На пути в коридор от ее внимания не ускользнуло то, что Агнес и ее сын начали смеяться, сначала тихо, потом громче, шикая друг на друга, их шаги простучали по плитам, они явно подошли друг к другу.

* * *

Неделю спустя Агнес под руку с мужем прошли по улицам Стратфорда. Из-за огромного живота она не могла передвигаться быстро; не могла нормально дышать из-за того, что подраставший ребенок занимал в ней все больше и больше места. Она чувствовала, что ради нее муж старается идти медленнее, чувствовала, как его мышцы подрагивают от усилий подавления врожденной потребности напряженного и быстрого движения. Для него это было подобно попытке удержаться от питья, когда умираешь от жажды. Он был готов уйти: это она понимала. Уже завершилась пора подготовки, споров и договоров, написаны нужные письма, упакованы сумки, одежда, которую Мэри лично стирала и перестирывала; она никому не доверила столь ответственного дела. Джон тщательно отслеживал отбор образцов перчаток, а затем паковал, распаковывал и опять паковал их.

И вот момент расставания наступил. Агнес мысленно спрягала глагол: он уходит, он уйдет, он хочет уйти. Она сама способствовала созданию такой возможности; она привела в движение такое развитие событий, точно кукловод, спрятанный за ширмой, осторожно дергала за веревочки своих деревянных актеров, мягко подталкивая их в нужном направлении. Она попросила Бартоломью поговорить с Джоном и потом ждала, когда сам Джон поговорит с ее мужем. Ничего не случилось бы, если бы она не предложила Бартоломью заронить эту идею в голову Джона. Она сама создала этот момент — именно сама, — но, однако, теперь, когда все сложилось как надо, она вдруг осознала, что это полностью противоречило ее собственным желаниям.

Ей хотелось, чтобы он продолжал жить с ней, чтобы они по-прежнему держались друг за друга.
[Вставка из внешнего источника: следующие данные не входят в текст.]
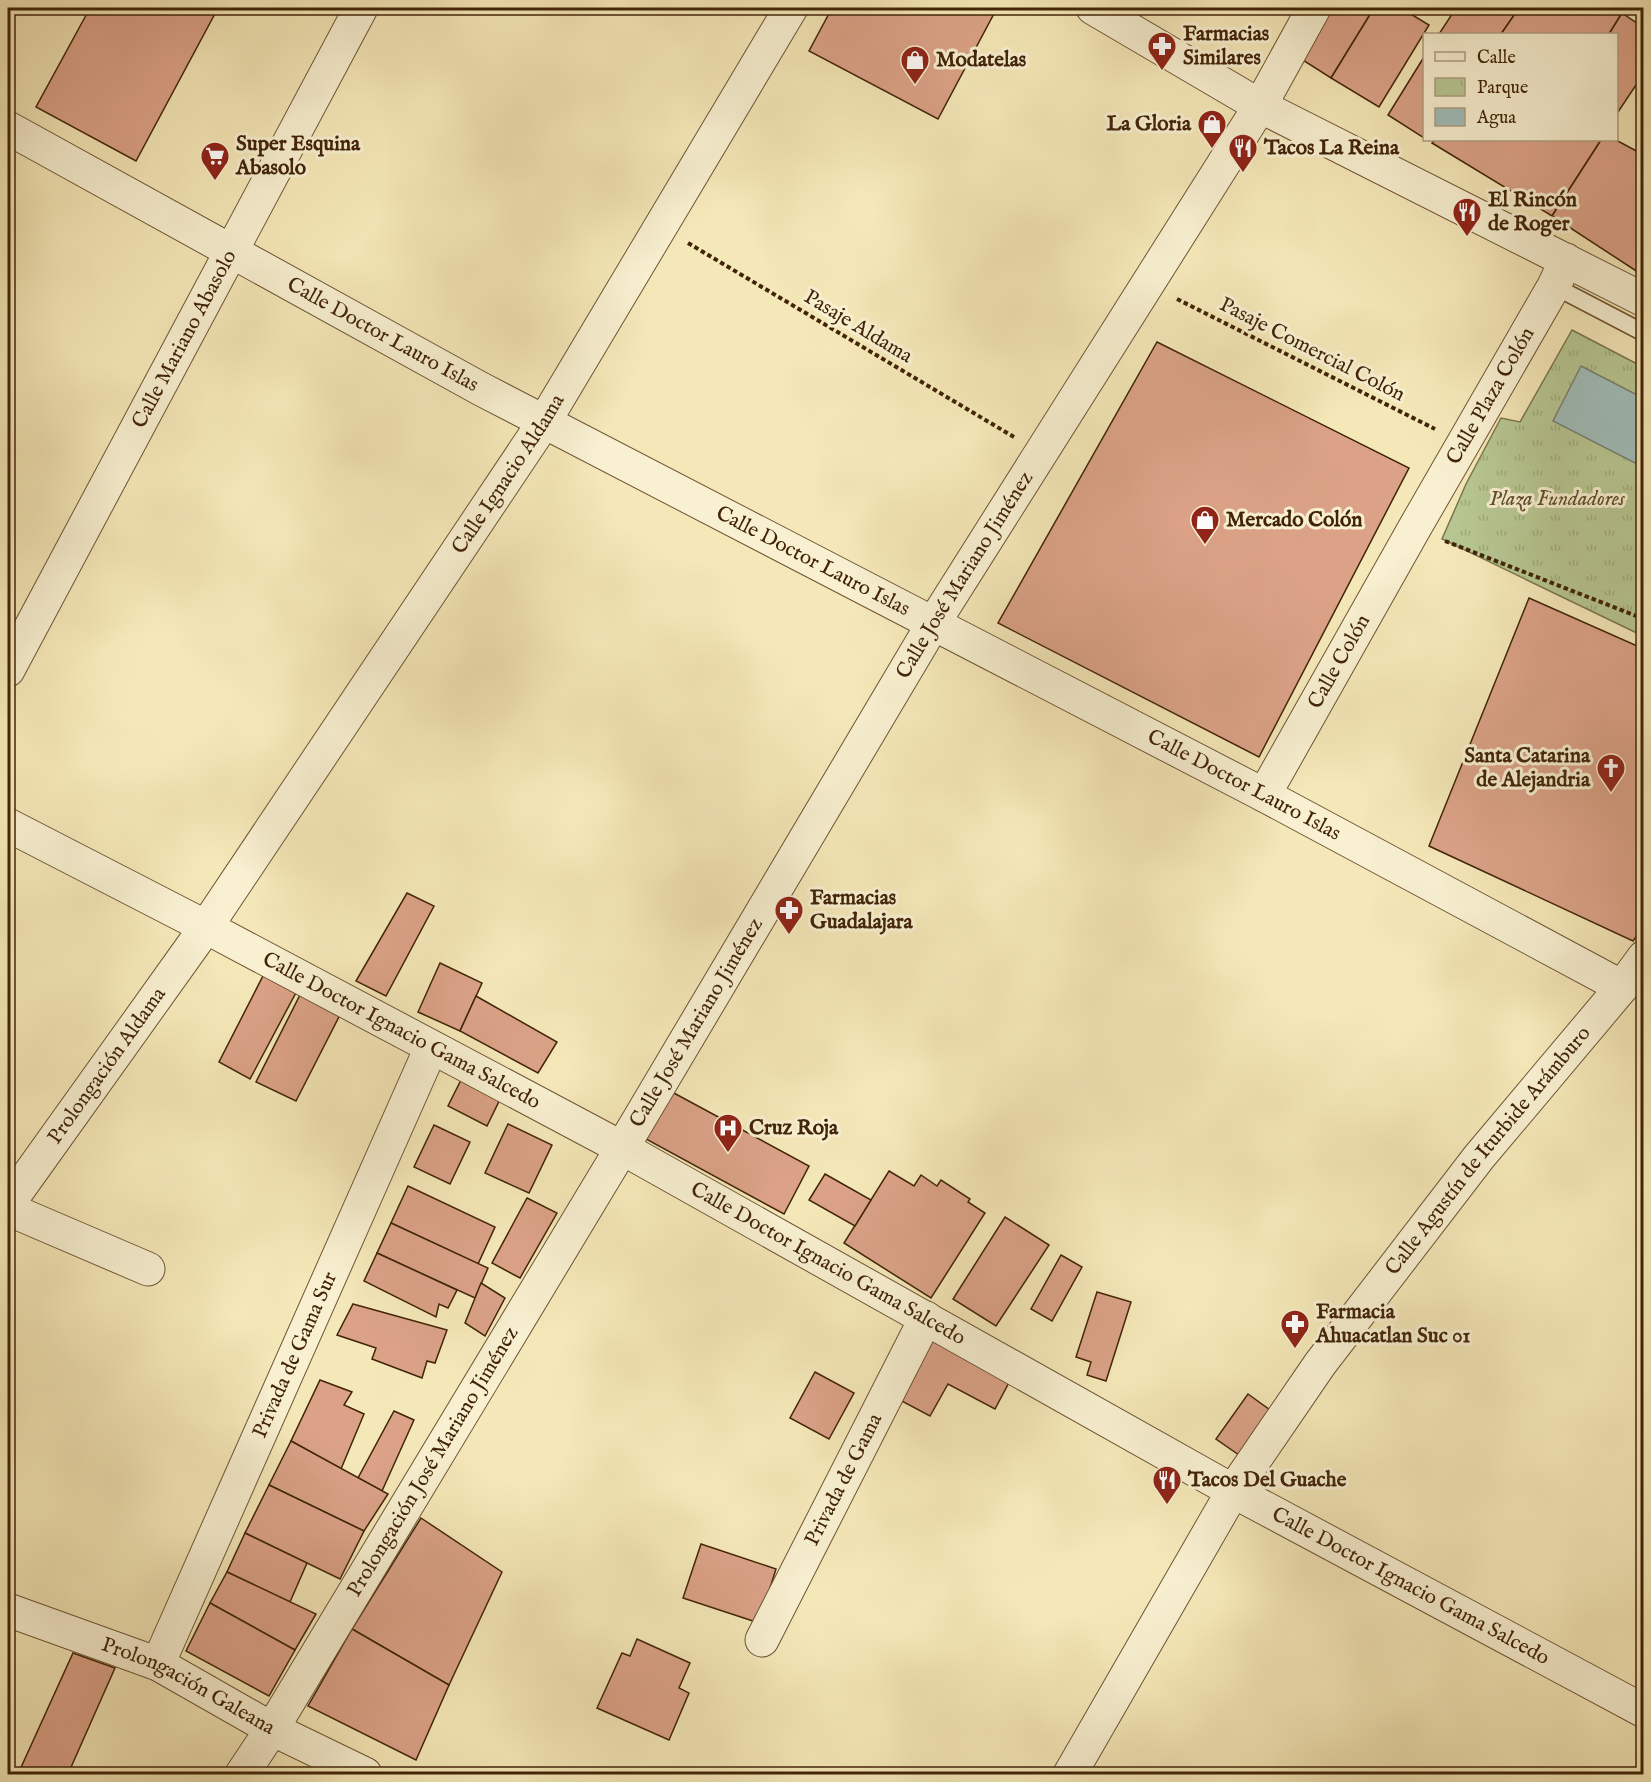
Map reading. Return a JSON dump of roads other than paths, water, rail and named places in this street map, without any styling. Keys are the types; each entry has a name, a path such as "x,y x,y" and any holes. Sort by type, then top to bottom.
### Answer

Чтобы он был дома, когда она произведет на свет второго малыша. Чтобы они продолжали жить вместе. Хотя ее желания не столь уж важны. Он уходит. И тем не менее она сама, незаметно для других, отсылала его в Лондон. Он несет на спине упакованные вещи. Когда он устроится и найдет жилье, ему отправят остальные коробки с товарами. Его туфли начищены до блеска; швы она пропитала жиром, чтобы защитить их от мокрых лондонских улиц.

Агнес искоса взглянула на мужа. На очертание его профиля, аккуратно подстриженную и нафабренную бородку (она сама вчера вечером наточила бритву на кожаном ремне и побрила смертельно острым лезвием кожу любимого — полное доверие, полное подчинение). Его глаза устремлены в землю: ему не хочется здороваться со знакомыми или задерживаться для разговоров с ними. Он крепко держит ее за руку, напряженно сжав пальцы. Ему не терпится отправиться в путь. Покончить со старой жизнью. Окунуться в полноводные течения нового мира.